Hello, I’m new to PyTorch and I’ve been trying to implement the Fast Gradient Sign Method to test a models’ robustness to adversarial perturbations. However when I try taking the gradient of the loss function with respect to the input I get a zero tensor, so in this case applying FGSM wouldn’t work no matter how big of an epsilon I use.
The model I’m using is this one:
def __init__(self, hidden, beta, insize = 784, outsize = 10):
self.fc1 = nn.Linear(insize, hidden, bias = False)
self.fc2 = nn.Linear(hidden, outsize, bias = False)
self.beta = beta
def forward(self, x):
x = torch.flatten(x, 1)
x = F.relu(self.fc1(x))
x = torch.tanh(self.beta * self.fc2(x))
x = F.log_softmax(x, dim=-1)
And I’ve tried using mse, nll and crossentropy as losses.
I am working with the MNIST dataset and using 2,000 units in the hidden layer.

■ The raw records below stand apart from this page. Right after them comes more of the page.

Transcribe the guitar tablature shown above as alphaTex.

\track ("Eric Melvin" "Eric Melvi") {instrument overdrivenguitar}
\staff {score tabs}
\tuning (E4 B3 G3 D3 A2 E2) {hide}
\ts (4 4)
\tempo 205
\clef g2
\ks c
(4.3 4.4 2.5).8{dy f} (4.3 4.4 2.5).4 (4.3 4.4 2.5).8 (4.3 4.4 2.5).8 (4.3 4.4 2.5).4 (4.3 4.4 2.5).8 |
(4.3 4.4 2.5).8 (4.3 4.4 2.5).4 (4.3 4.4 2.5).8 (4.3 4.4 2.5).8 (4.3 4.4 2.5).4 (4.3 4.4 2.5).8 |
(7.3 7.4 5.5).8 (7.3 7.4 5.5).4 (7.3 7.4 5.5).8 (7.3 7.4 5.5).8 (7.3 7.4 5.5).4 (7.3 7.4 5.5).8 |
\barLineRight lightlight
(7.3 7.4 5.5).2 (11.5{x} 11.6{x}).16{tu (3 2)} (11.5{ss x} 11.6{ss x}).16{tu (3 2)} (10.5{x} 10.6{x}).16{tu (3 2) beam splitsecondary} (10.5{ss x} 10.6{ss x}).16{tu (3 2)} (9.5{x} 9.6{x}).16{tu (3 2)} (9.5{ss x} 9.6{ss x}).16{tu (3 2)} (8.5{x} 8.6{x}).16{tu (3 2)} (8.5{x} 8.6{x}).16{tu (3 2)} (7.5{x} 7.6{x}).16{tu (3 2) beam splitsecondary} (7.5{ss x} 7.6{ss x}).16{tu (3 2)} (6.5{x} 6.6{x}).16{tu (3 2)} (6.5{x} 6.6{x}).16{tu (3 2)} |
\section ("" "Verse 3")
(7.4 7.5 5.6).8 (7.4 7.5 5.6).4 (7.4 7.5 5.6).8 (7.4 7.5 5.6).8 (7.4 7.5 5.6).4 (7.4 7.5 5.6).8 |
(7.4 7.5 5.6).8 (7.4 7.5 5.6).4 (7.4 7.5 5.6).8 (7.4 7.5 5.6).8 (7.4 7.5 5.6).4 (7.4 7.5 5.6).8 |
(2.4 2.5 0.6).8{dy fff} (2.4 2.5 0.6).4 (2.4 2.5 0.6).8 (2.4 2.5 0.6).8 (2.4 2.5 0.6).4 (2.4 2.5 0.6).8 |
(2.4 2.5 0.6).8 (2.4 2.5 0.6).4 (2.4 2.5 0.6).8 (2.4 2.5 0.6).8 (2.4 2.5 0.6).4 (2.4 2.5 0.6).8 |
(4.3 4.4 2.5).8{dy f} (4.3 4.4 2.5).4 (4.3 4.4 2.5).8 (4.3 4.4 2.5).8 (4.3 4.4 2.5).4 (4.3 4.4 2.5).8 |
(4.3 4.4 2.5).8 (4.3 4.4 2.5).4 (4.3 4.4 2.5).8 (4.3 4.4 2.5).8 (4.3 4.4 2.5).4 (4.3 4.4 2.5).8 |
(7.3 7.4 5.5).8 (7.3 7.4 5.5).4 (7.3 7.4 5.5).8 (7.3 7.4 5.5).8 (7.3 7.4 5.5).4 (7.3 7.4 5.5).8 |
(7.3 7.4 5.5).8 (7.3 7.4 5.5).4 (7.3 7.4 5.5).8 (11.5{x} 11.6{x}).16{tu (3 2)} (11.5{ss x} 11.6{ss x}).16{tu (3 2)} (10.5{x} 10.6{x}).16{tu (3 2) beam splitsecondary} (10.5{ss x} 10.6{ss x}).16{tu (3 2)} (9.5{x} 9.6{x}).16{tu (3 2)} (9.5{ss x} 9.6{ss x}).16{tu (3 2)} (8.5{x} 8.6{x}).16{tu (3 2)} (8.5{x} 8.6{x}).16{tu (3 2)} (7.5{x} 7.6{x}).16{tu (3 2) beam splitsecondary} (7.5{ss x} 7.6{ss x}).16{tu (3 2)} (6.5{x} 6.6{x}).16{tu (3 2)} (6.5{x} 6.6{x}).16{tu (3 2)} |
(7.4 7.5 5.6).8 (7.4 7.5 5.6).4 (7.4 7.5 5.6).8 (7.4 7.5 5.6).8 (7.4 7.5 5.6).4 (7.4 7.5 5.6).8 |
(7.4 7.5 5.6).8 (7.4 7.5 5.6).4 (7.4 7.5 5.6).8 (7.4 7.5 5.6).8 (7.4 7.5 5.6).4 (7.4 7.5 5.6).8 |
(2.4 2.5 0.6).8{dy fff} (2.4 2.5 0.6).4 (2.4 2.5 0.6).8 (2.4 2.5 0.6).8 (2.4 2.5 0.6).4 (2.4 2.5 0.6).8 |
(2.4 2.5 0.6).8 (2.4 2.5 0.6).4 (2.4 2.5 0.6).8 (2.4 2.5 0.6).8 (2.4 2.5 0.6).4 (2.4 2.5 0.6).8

Any help would be appreciated
I’m unsure how to reproduce the issue, as I’m getting valid gradients in the input:
model = L2Net(10, 1)
x = torch.randn(1, 784, requires_grad=True)
out = model(x)
> tensor([[-9.4862e-04, 3.0799e-04, 6.3704e-04, -1.2979e-05, -5.3003e-04,
9.0936e-06, -7.5076e-04, -7.7078e-04, -5.5273e-04, 8.0073e-04,
4.7446e-04, 9.0180e-04, -4.5098e-04, 1.5162e-04, 7.3597e-04,
Hello. It is only after training the network that I get the problem. I was able to get valid gradients by deleting the tanh application. It seems the problem was that after applying tanh the output would be pure 1s and -1s because of rounding up. So small perturbations of the input did not have any effect on the numeric value of the loss…
Could that be an explanation for the gradient appearing to be zero?
Yes, that could explain the small (or zero) gradients, as the derivative of
tanh in the “saturation” range would be small.